• [WORK ORDER]: Return, from the data below, each line that contains the word "escape".

Stored items
>>>>>

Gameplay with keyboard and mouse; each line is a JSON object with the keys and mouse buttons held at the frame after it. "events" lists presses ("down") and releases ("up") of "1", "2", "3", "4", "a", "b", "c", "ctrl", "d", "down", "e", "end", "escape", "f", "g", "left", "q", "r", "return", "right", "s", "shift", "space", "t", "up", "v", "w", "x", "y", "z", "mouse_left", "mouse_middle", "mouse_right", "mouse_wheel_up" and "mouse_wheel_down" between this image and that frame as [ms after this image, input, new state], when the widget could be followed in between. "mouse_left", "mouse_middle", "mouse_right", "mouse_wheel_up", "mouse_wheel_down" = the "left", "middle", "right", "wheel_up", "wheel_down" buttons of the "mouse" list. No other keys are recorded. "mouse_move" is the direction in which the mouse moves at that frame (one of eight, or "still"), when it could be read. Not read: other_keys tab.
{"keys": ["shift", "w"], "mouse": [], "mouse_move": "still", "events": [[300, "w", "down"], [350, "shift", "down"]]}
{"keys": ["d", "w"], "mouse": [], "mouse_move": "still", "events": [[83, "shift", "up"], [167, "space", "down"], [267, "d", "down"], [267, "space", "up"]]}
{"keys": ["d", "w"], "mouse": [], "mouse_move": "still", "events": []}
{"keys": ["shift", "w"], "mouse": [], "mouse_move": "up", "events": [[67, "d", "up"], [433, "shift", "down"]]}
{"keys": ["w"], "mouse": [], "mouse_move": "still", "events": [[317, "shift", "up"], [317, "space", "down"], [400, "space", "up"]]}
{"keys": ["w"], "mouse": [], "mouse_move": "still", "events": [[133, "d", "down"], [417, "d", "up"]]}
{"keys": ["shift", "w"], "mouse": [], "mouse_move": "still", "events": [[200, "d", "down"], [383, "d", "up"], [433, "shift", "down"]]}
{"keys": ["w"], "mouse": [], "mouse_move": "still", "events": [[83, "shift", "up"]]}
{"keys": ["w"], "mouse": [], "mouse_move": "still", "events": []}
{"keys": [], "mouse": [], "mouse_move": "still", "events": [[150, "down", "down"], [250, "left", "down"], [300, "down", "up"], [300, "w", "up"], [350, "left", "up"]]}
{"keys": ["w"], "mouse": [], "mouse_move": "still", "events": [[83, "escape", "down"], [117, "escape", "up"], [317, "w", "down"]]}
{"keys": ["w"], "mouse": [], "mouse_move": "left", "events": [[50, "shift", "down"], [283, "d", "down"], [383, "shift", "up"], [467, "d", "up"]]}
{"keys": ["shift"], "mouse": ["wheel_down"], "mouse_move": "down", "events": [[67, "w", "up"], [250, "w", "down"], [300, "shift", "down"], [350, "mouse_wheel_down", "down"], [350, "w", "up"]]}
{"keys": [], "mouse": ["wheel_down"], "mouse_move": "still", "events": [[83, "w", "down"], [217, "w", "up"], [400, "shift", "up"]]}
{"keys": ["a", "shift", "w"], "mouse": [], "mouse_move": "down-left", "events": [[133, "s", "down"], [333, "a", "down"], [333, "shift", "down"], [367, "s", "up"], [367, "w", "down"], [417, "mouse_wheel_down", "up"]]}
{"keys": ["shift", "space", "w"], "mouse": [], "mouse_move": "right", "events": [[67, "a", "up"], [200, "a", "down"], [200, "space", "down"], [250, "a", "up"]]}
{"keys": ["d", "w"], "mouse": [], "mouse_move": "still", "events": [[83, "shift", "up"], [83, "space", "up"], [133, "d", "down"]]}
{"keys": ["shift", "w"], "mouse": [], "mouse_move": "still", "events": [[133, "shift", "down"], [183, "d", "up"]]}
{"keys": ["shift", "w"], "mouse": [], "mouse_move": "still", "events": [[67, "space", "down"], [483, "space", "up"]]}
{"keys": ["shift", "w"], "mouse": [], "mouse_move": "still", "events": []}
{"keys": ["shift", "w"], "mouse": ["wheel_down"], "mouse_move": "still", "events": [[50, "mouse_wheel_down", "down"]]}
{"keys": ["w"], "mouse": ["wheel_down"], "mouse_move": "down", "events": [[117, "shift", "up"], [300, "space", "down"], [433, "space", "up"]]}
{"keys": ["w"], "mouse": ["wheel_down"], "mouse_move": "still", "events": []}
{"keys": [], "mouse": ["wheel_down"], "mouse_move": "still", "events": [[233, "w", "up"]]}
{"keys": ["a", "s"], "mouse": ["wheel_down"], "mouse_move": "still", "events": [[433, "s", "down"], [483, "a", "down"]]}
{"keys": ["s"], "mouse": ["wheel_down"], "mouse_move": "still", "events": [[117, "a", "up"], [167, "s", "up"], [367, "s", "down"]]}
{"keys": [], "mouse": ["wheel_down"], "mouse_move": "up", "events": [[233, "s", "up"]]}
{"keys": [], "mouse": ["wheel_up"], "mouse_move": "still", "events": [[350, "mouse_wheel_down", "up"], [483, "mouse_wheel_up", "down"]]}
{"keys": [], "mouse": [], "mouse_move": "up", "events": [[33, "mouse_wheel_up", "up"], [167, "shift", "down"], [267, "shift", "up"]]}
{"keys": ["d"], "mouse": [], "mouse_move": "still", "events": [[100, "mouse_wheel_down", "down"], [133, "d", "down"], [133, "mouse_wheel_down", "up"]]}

<<<<<

• [REPLY TO THE TASK]:
Gameplay with keyboard and mouse; each line is a JSON object with the keys and mouse buttons held at the frame after it. "events" lists presses ("down") and releases ("up") of "1", "2", "3", "4", "a", "b", "c", "ctrl", "d", "down", "e", "end", "escape", "f", "g", "left", "q", "r", "return", "right", "s", "shift", "space", "t", "up", "v", "w", "x", "y", "z", "mouse_left", "mouse_middle", "mouse_right", "mouse_wheel_up" and "mouse_wheel_down" between this image and that frame as [ms after this image, input, new state], when the widget could be followed in between. "mouse_left", "mouse_middle", "mouse_right", "mouse_wheel_up", "mouse_wheel_down" = the "left", "middle", "right", "wheel_up", "wheel_down" buttons of the "mouse" list. No other keys are recorded. "mouse_move" is the direction in which the mouse moves at that frame (one of eight, or "still"), when it could be read. Not read: other_keys tab.
{"keys": ["w"], "mouse": [], "mouse_move": "still", "events": [[83, "escape", "down"], [117, "escape", "up"], [317, "w", "down"]]}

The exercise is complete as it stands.